Records excerpted from a collection:
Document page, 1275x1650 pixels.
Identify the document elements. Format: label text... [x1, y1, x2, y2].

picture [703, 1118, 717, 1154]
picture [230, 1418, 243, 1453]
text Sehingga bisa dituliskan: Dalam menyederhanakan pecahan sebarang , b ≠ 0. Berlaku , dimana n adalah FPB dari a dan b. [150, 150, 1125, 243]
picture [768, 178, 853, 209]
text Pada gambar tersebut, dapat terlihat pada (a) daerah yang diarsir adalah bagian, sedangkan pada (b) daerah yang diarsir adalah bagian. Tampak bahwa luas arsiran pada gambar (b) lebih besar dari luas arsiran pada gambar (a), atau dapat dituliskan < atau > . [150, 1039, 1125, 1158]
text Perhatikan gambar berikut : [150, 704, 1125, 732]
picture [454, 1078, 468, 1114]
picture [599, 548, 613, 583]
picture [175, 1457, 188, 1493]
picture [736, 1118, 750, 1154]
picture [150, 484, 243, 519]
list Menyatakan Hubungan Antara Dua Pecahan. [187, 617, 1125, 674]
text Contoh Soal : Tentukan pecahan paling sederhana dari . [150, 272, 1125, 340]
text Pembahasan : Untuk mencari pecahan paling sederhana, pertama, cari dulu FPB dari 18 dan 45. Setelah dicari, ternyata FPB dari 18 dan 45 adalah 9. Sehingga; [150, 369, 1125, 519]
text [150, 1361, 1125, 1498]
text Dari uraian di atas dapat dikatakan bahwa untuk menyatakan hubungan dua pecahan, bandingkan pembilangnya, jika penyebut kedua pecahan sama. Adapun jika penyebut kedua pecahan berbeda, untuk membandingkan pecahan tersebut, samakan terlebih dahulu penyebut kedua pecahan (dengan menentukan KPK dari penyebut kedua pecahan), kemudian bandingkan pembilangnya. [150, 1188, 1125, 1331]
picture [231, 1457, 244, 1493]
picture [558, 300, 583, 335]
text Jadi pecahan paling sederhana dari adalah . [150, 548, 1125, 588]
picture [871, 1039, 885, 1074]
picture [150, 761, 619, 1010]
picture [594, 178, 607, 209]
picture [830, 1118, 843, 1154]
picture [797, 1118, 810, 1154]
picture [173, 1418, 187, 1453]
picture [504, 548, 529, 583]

What the task requires: Where a line above contains the word "paling", copy that line.

Written solution:
text Contoh Soal : Tentukan pecahan paling sederhana dari . [150, 272, 1125, 340]
text Pembahasan : Untuk mencari pecahan paling sederhana, pertama, cari dulu FPB dari 18 dan 45. Setelah dicari, ternyata FPB dari 18 dan 45 adalah 9. Sehingga; [150, 369, 1125, 519]
text Jadi pecahan paling sederhana dari adalah . [150, 548, 1125, 588]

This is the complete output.